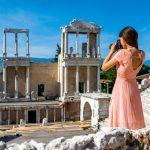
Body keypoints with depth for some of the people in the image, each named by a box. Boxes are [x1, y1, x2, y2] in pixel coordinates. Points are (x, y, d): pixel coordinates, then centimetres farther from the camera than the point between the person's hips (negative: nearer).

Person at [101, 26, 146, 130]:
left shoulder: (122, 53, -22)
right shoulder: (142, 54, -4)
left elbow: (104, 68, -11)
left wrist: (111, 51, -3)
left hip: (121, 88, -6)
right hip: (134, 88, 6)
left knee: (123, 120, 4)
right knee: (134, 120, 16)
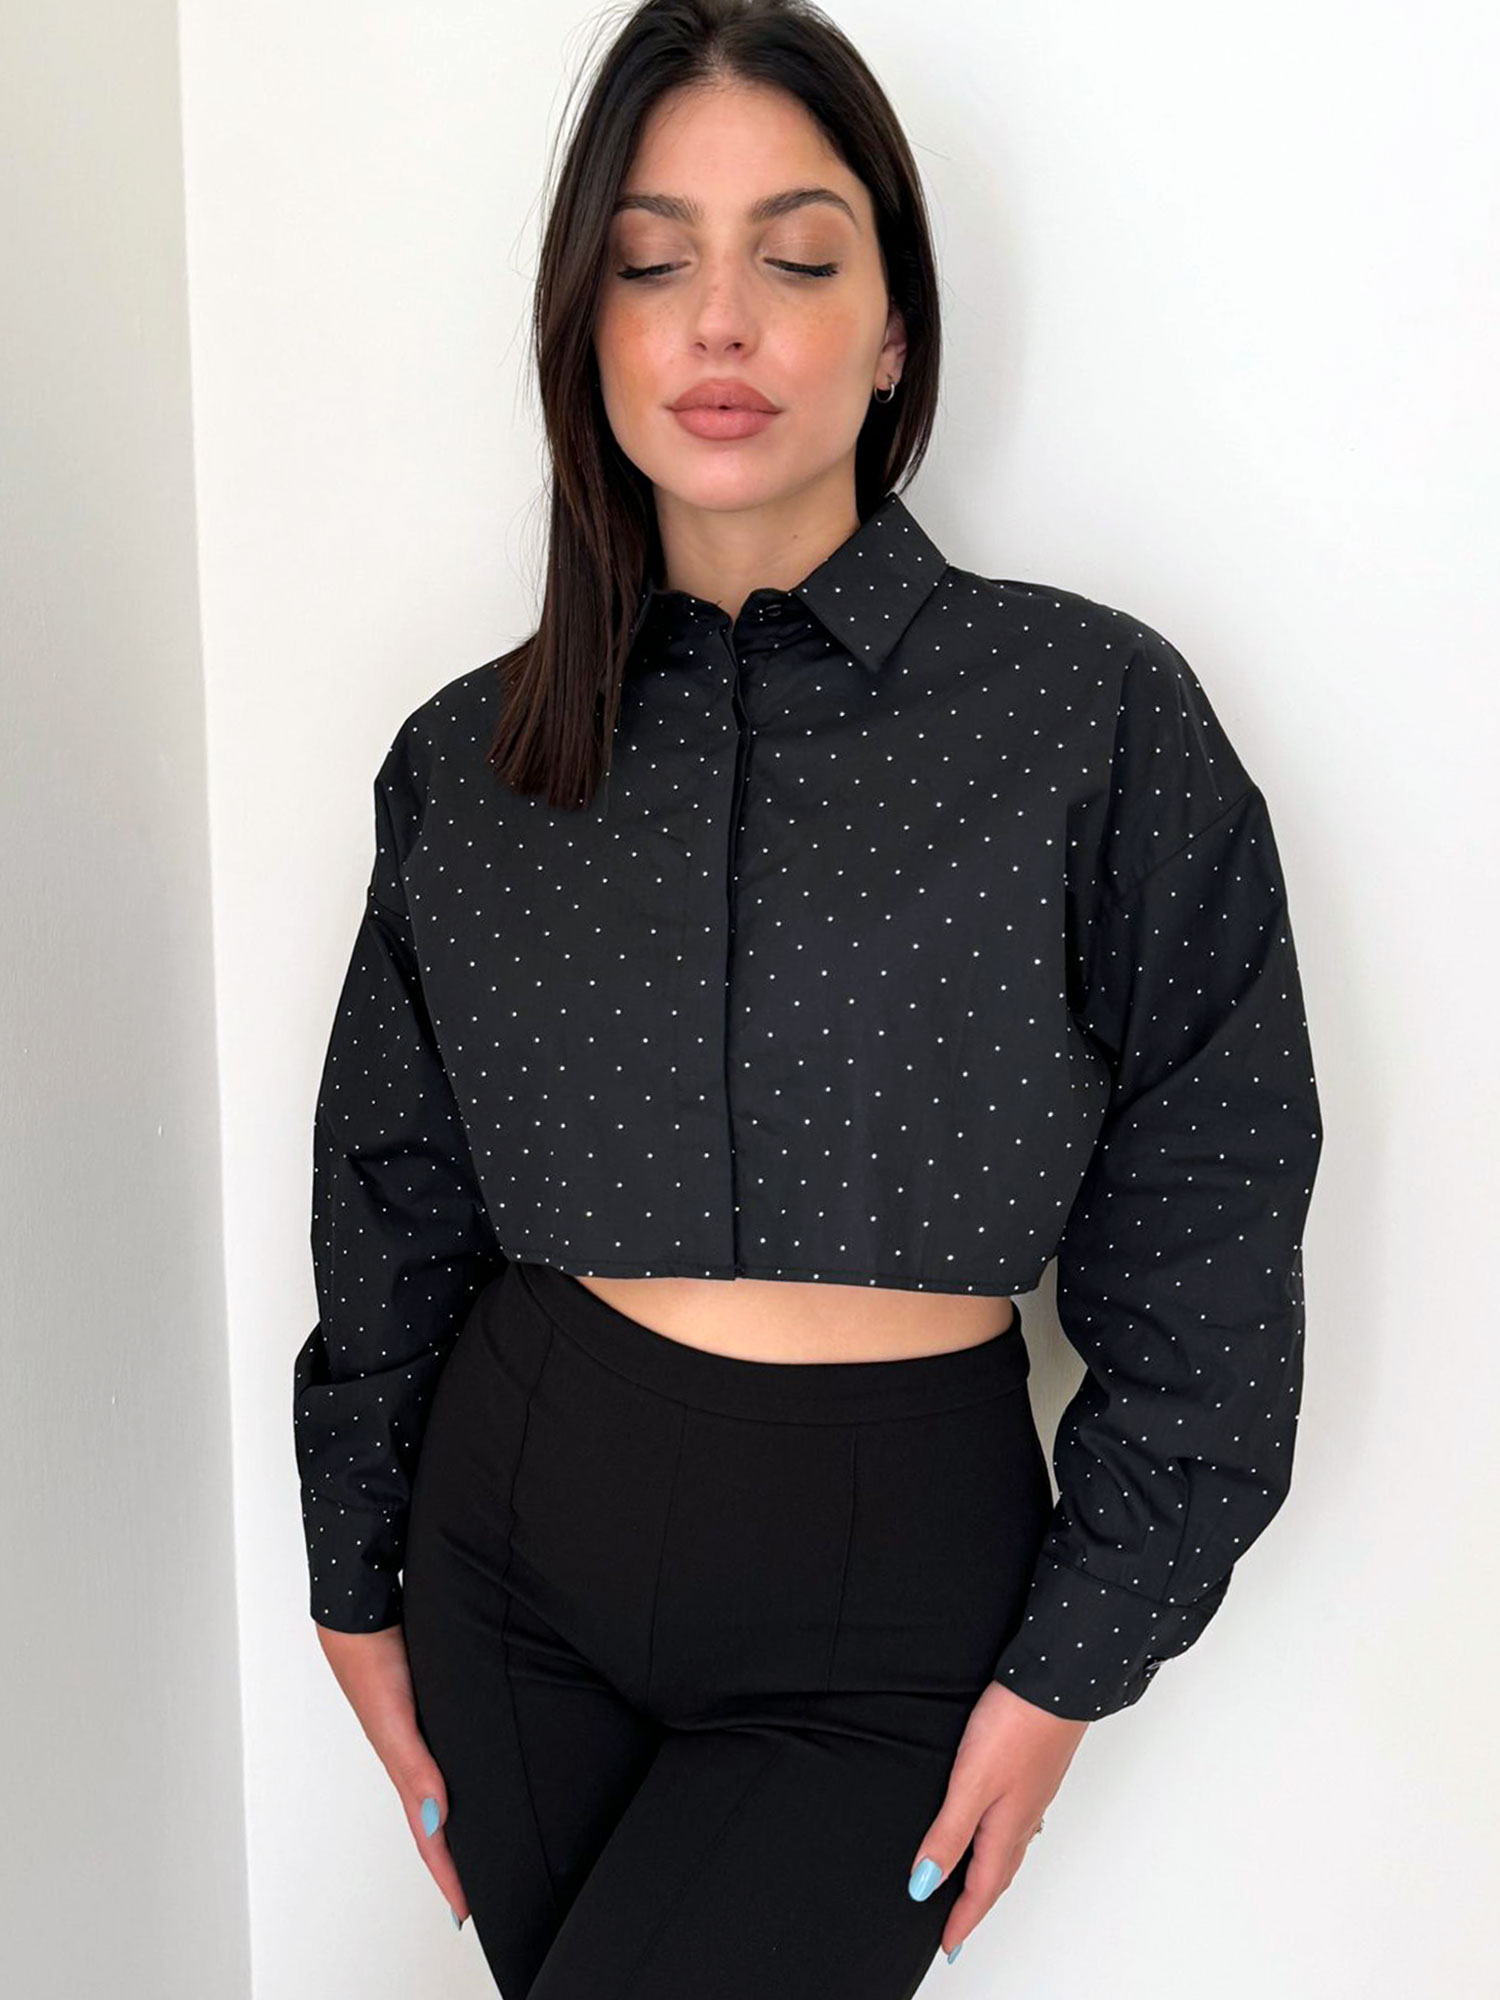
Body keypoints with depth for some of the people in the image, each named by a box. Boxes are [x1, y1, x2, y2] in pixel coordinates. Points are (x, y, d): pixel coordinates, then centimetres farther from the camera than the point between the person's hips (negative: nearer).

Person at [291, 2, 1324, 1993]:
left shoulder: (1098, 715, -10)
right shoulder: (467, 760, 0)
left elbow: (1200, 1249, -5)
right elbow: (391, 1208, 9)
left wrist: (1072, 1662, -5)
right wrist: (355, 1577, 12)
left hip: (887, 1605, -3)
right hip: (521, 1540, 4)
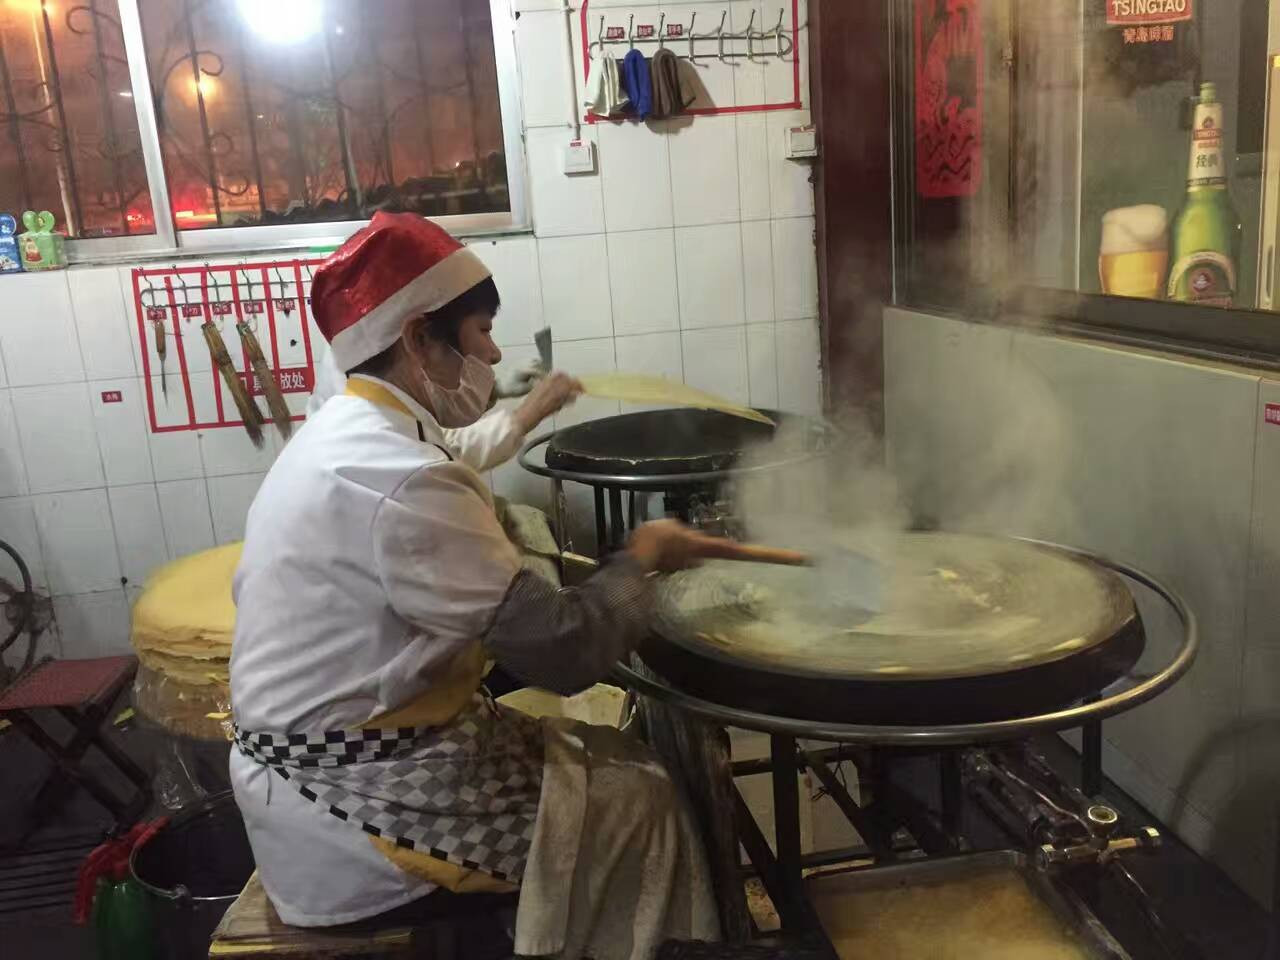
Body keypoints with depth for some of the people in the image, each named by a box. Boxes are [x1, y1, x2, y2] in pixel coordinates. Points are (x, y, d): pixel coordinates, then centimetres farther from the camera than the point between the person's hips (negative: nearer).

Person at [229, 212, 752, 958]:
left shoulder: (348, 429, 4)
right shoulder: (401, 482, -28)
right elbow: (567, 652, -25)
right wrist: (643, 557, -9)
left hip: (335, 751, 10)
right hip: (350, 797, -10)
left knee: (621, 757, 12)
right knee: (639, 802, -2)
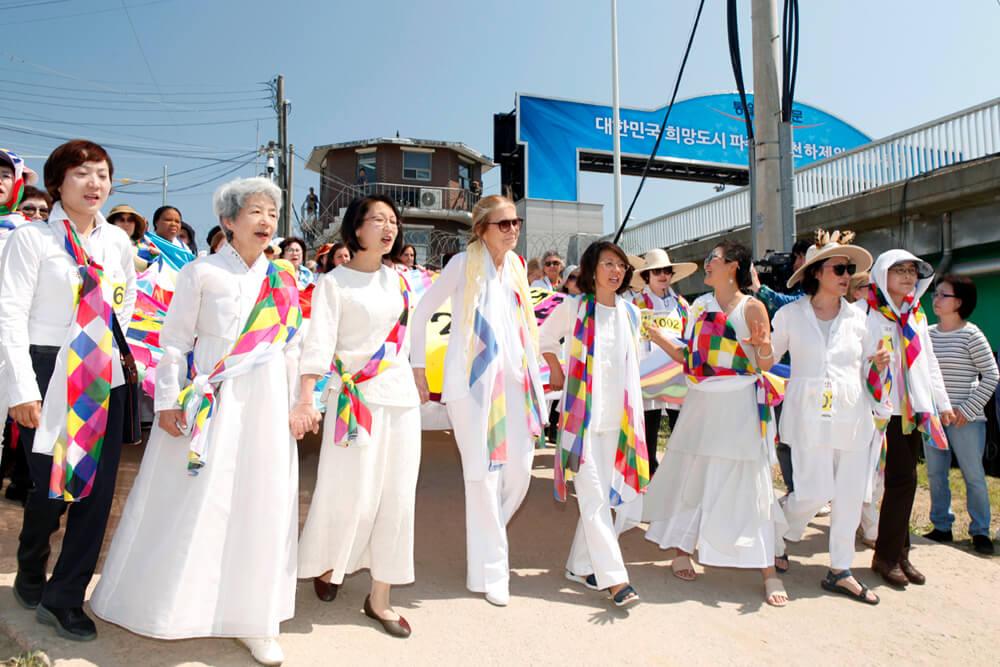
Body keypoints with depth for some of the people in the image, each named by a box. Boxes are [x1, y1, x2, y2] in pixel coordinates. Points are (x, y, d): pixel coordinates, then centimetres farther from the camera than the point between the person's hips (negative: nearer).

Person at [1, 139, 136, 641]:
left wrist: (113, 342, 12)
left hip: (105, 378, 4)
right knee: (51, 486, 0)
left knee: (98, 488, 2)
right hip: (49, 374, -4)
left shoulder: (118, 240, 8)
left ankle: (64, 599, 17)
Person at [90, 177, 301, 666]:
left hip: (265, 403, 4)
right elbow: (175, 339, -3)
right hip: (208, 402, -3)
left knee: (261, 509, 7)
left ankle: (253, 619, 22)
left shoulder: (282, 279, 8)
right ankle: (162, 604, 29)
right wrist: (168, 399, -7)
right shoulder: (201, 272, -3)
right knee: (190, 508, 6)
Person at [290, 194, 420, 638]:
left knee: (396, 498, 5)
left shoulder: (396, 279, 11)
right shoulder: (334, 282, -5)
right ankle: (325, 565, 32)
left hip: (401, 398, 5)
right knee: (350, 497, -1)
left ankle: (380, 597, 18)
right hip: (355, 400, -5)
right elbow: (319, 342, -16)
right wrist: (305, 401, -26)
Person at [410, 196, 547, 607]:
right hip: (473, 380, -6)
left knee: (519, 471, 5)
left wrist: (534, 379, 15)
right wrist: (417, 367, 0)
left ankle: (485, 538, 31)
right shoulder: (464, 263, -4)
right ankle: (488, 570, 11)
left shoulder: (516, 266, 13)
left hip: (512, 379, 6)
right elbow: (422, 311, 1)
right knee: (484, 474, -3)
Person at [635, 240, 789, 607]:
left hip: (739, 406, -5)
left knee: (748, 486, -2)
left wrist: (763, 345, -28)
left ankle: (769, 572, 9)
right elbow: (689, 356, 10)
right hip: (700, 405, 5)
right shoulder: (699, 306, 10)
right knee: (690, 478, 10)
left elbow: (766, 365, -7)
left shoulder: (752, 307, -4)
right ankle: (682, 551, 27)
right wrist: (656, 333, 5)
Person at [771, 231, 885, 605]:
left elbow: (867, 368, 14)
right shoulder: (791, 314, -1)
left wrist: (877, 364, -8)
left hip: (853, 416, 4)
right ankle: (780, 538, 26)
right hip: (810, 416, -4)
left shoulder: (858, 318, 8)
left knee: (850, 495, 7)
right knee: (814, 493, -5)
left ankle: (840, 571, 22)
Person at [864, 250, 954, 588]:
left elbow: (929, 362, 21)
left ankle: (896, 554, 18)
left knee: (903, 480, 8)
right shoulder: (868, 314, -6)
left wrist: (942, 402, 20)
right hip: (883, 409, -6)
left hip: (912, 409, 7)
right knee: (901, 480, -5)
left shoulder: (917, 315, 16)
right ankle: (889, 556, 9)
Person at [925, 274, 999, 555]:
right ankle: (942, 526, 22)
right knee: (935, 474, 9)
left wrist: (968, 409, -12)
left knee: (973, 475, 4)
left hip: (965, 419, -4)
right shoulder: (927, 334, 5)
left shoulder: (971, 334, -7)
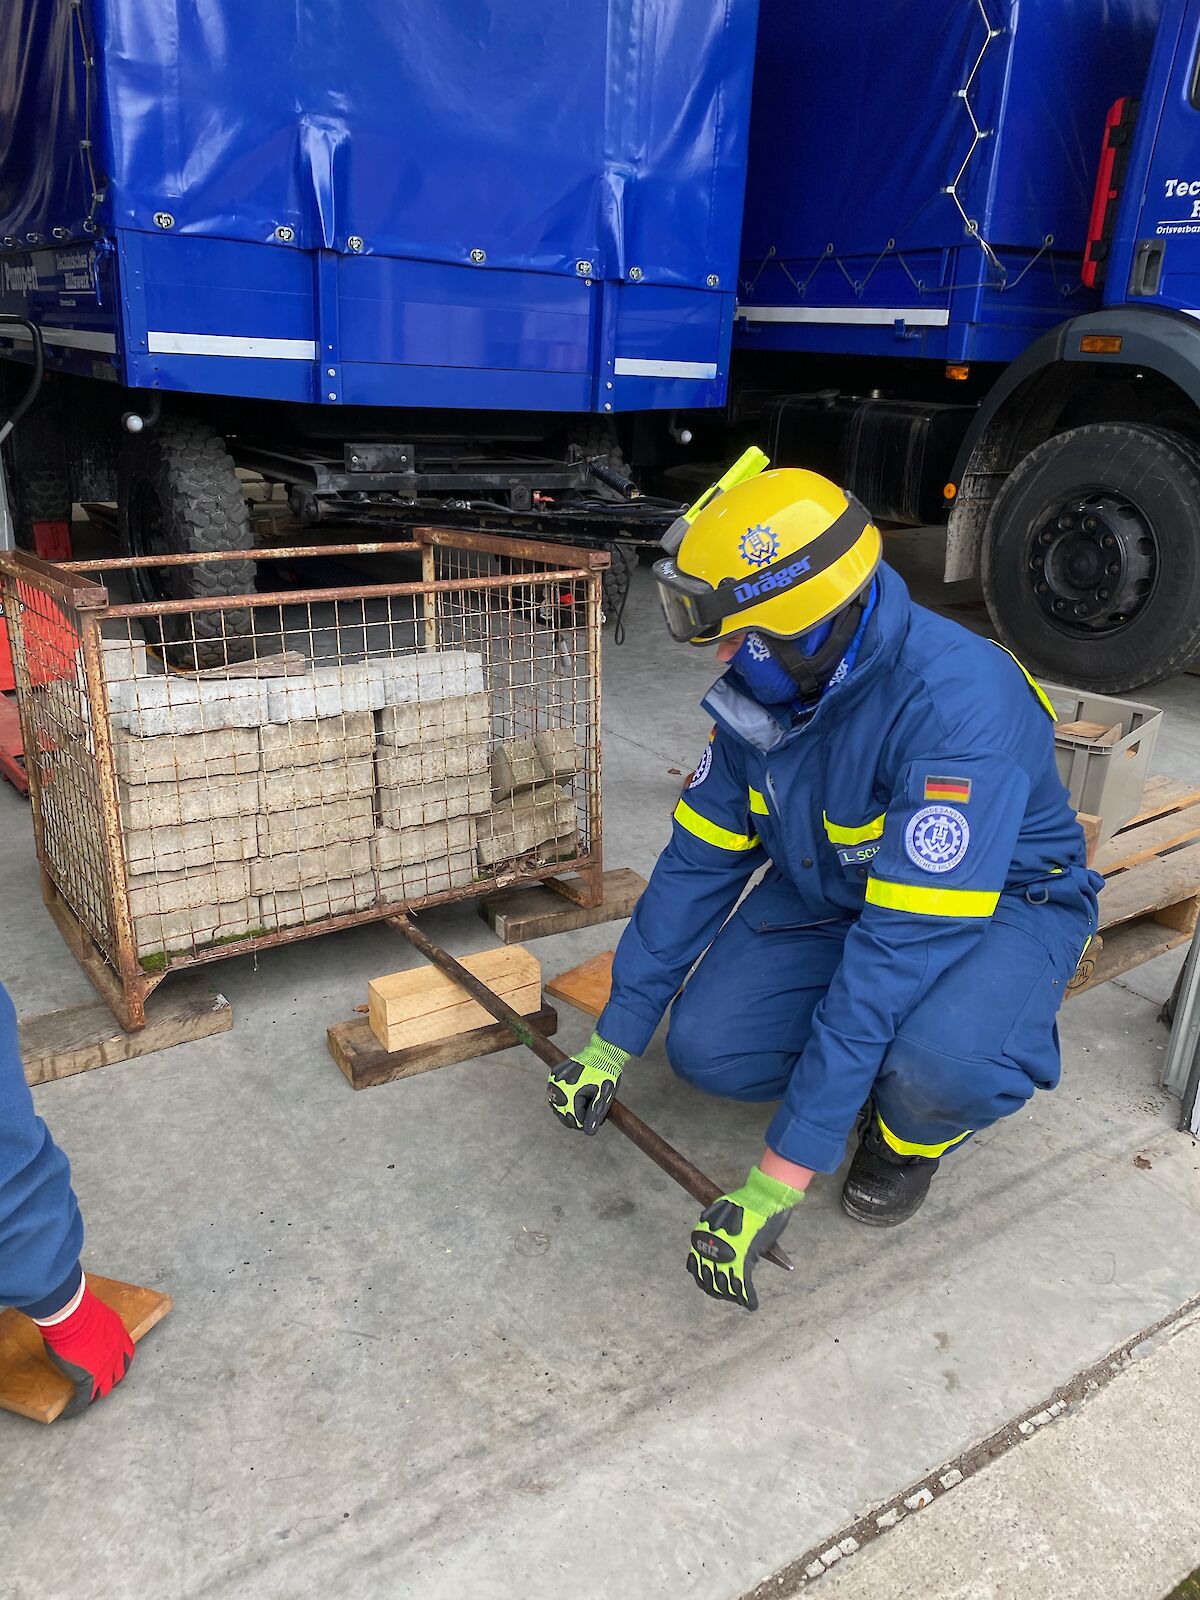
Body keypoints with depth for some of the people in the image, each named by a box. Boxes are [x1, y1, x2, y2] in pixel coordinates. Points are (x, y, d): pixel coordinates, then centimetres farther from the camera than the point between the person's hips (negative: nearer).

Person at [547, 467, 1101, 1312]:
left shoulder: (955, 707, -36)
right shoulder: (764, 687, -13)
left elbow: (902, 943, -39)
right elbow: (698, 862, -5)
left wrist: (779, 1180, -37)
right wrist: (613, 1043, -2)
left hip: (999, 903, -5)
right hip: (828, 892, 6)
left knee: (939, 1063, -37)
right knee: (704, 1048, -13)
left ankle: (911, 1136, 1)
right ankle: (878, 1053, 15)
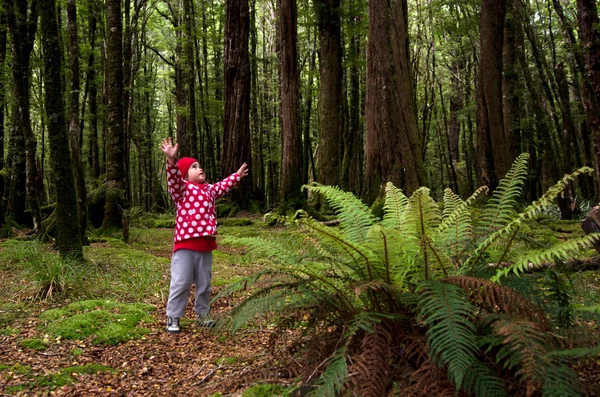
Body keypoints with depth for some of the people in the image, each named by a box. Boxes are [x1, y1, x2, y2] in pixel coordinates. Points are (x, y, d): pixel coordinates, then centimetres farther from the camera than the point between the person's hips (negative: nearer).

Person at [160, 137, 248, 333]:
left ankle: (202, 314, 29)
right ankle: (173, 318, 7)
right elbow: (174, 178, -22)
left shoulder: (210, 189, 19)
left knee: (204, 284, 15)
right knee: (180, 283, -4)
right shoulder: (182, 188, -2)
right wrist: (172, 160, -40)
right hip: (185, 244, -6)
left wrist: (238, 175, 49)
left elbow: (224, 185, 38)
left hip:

### [Exercise instructions]
Write out the part of the records that opens with the line containing "left ankle: (380, 597, 18)" and closes with the line containing "left ankle: (485, 538, 31)", both lines included, keeping every line unchanged.

### [Answer area]
left ankle: (380, 597, 18)
right hip: (355, 400, -5)
right elbow: (319, 342, -16)
right wrist: (305, 401, -26)
Person at [410, 196, 547, 607]:
right hip: (473, 380, -6)
left knee: (519, 471, 5)
left wrist: (534, 379, 15)
right wrist: (417, 367, 0)
left ankle: (485, 538, 31)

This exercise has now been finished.